# SUPPLIED TEXT
◇ ◇ ◇ ◇ ◇
For his part, Barr is promising that his review of the investigation
will cover all bases. He stated, “I feel I have an obligation to make sure that government power is not abused. I mean, I think that’s one of the principal roles of the Attorney General.” [Outside of monarchies and dictatorships, persons on the public payroll are subject to oversight.]
Barr explained, “I think spying on a political campaign is a big deal, it’s a big deal. The generation I grew up in, which was the Vietnam War period, people were all concerned about spying on anti-war people
and so forth by the government. And there were a lot of rules put in
place to make sure that there’s an adequate basis before our law enforcement agencies get involved in political surveillance.”
Here, Barr is spot on in his implied reference to the select committee led by the late Sen. Frank Church (D-Idaho), convened in 1975 to investigate the revelations of Seymour Hersh’s report to the New York Times on Dec. 22, 1974 that the CIA had been engaged a mass, domestic surveillance program against anti-war protestors, members of Congress and other political figures. The committee led to the adoption of FISA in 1978, which was supposed to prevent this sort of political spying from ever occurring again. [The reverse happened].
It failed. Whether that was because it was violated or, worse, is so permissive of domestic spying that it allowed the Russia collusion hoax to be perpetrated on the American people is an important question that needs to be answered. But that is only the beginning of the work that must be done.
◇ ◇ ◇ ◇ ◇
# GIVEN DATA
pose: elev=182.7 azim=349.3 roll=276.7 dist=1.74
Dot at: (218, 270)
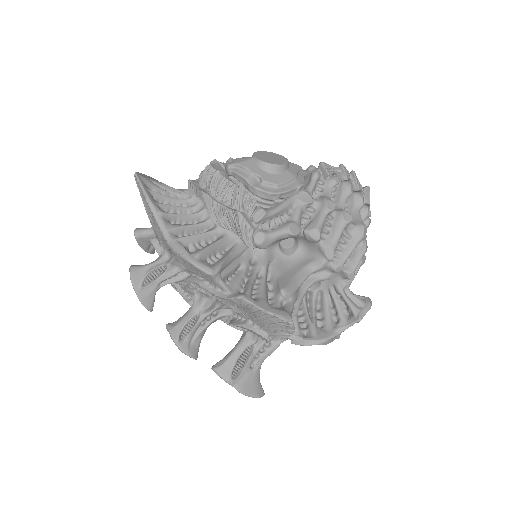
◇ ◇ ◇ ◇ ◇
# WHAT YOU WILL DO
1/ Translate this sentence from the Barr review passage into Spanish: "The committee led to the adoption of FISA in 1978, which was supposed to prevent this sort of political spying from ever occurring again."
2/ In one to three sentences, explain why Barr says he feels bound to review the investigation, according to the Barr review passage.
3/ Extract the part of the Barr review passage between "Here, Barr is" and "[The reverse happened].", inclusive.
The material above has no connection to the Barr review passage.

# PROBLEM SOLUTIONS
1/ El comité condujo a la adopción de la FISA en 1978, que supuestamente debía impedir que este tipo de espionaje político volviera a ocurrir jamás.

2/ Barr says he has an obligation to make sure government power is not abused. He considers that one of the principal roles of the Attorney General.

3/
Here, Barr is spot on in his implied reference to the select committee led by the late Sen. Frank Church (D-Idaho), convened in 1975 to investigate the revelations of Seymour Hersh’s report to the New York Times on Dec. 22, 1974 that the CIA had been engaged a mass, domestic surveillance program against anti-war protestors, members of Congress and other political figures. The committee led to the adoption of FISA in 1978, which was supposed to prevent this sort of political spying from ever occurring again. [The reverse happened].